Pictures excluded, copy every record that follows exactly as it appears.

___ INFORMATION SUPPLIED ___

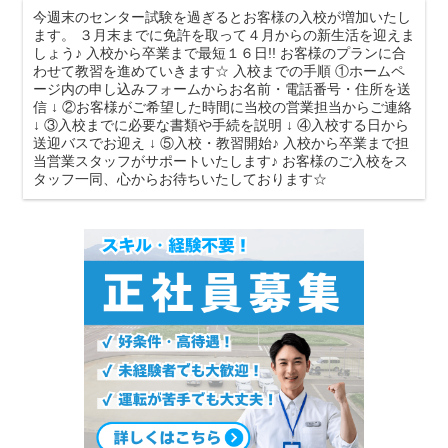
今週末のセンター試験を過ぎるとお客様の入校が増加いたし
ます。 ３月末までに免許を取って４月からの新生活を迎えま
しょう♪ 入校から卒業まで最短１６日!! お客様のプランに合
わせて教習を進めていきます☆ 入校までの手順 ①ホームペ
ージ内の申し込みフォームからお名前・電話番号・住所を送
信 ↓ ②お客様がご希望した時間に当校の営業担当からご連絡
↓ ③入校までに必要な書類や手続を説明 ↓ ④入校する日から
送迎バスでお迎え ↓ ⑤入校・教習開始♪ 入校から卒業まで担
当営業スタッフがサポートいたします♪ お客様のご入校をス
タッフ一同、心からお待ちいたしております☆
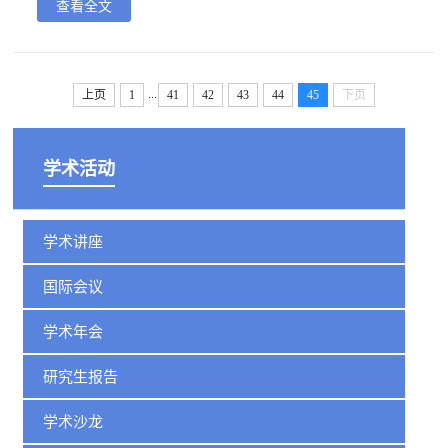
查看全文
...
上页
1
41
42
43
44
45
下页
学术活动
学术讲座
国际会议
学术年会
研究生报告
学术沙龙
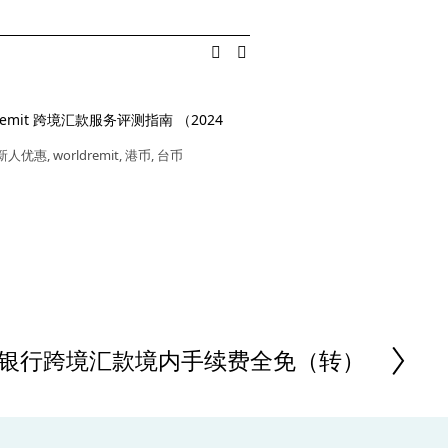
dRemit 跨境汇款服务评测指南 （2024
西联汇款/Western Unio
南
新人优惠
,
worldremit
,
港币
,
台币
人民币
,
新人优惠
,
西联汇款
,
现
宝闪速收款
银行跨境汇款境内手续费全免（转）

___

▶ OUTPUT OF THE EXERCISE:
今週末のセンター試験を過ぎるとお客様の入校が増加いたし
ます。 ３月末までに免許を取って４月からの新生活を迎えま
しょう♪ 入校から卒業まで最短１６日!! お客様のプランに合
わせて教習を進めていきます☆ 入校までの手順 ①ホームペ
ージ内の申し込みフォームからお名前・電話番号・住所を送
信 ↓ ②お客様がご希望した時間に当校の営業担当からご連絡
↓ ③入校までに必要な書類や手続を説明 ↓ ④入校する日から
送迎バスでお迎え ↓ ⑤入校・教習開始♪ 入校から卒業まで担
当営業スタッフがサポートいたします♪ お客様のご入校をス
タッフ一同、心からお待ちいたしております☆
查看全文
...
上页
1
41
42
43
44
45
下页
学术活动
学术讲座
国际会议
学术年会
研究生报告
学术沙龙
dRemit 跨境汇款服务评测指南 （2024
西联汇款/Western Unio
南
新人优惠
,
worldremit
,
港币
,
台币
人民币
,
新人优惠
,
西联汇款
,
现
宝闪速收款
银行跨境汇款境内手续费全免（转）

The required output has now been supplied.